L’attuale fase ascendente, anche nel nostro paese, di una quarta ondata dell’epidemia di Covid-19 rende più che mai urgente, se si vuole impedire il ripetersi dei lutti già subiti, una disamina seria e completa delle lezioni che abbiamo già appreso con le ondate precedenti. O almeno, delle lezioni che avremmo dovuto apprendere, se gli eventi dei dolorosi ultimi due anni fossero stati analizzati criticamente, esaustivamente e senza partito preso.

Ed è per questo che non si può nascondere, pur nella tragedia che stiamo vivendo, una certa soddisfazione quando capita, come a volte capita, che dalla meschinità del dibattito pseudo politico che caratterizza le società europee, emergano riflessioni di spessore diverso, che ci parlino del lungo periodo e non solo del contingente.

Tra queste, interessante e gravida di significati è stata, nei giorni scorsi, quella del Senatore Gaetano Quagliariello (che però è anche Professore Ordinario d’Università), che ha saputo trarre una significativa lezione dal fatto che la pandemia, nel nostro Paese, sia stato “un fenomeno per lo più urbano, legato alle grandi metropoli”. E che esso si sia “diffuso laddove il sistema economico si basa prevalentemente sulle fabbriche e non sul terziario, elemento che a livello di interazione sociale implica grandi aggregazioni”.

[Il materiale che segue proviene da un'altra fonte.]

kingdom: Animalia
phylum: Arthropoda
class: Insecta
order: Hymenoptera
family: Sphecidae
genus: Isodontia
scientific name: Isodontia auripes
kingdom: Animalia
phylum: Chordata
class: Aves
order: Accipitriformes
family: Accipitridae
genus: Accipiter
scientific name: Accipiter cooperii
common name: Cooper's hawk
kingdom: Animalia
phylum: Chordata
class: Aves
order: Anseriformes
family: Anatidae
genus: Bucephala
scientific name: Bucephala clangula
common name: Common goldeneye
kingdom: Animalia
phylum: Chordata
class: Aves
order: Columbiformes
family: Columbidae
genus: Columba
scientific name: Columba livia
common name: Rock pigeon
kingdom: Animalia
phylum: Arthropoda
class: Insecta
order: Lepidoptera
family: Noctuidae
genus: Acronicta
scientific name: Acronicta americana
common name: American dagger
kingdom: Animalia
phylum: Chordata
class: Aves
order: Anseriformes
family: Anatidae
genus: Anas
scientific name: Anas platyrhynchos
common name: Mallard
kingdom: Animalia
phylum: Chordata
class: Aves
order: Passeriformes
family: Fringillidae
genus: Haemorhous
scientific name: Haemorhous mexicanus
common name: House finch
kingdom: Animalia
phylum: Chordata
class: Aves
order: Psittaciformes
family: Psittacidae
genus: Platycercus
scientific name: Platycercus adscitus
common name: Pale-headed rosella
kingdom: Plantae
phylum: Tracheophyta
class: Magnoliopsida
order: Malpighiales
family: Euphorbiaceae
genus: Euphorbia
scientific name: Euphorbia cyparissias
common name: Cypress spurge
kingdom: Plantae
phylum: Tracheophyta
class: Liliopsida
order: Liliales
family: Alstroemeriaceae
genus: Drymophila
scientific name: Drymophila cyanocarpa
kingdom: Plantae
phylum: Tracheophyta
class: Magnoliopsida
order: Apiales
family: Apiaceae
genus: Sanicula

Egli sottolinea come l’impatto della Covid segni il fallimento di un modello sociale fondato su relazioni umane ridotte all’essenziale, “ispirate più all’efficienza che non all’affettività”, modello in cui in genere l’assistenza dell’età fragile è gestita fuori dall’ambito familiare. Il che ha portato, tra l’altro, alla proliferazione delle residenze per anziani. Mentre è invece indiscutibile “che nei contesti nei quali le strutture familiari hanno retto e funzionato, certamente la pandemia è stata affrontata meglio”.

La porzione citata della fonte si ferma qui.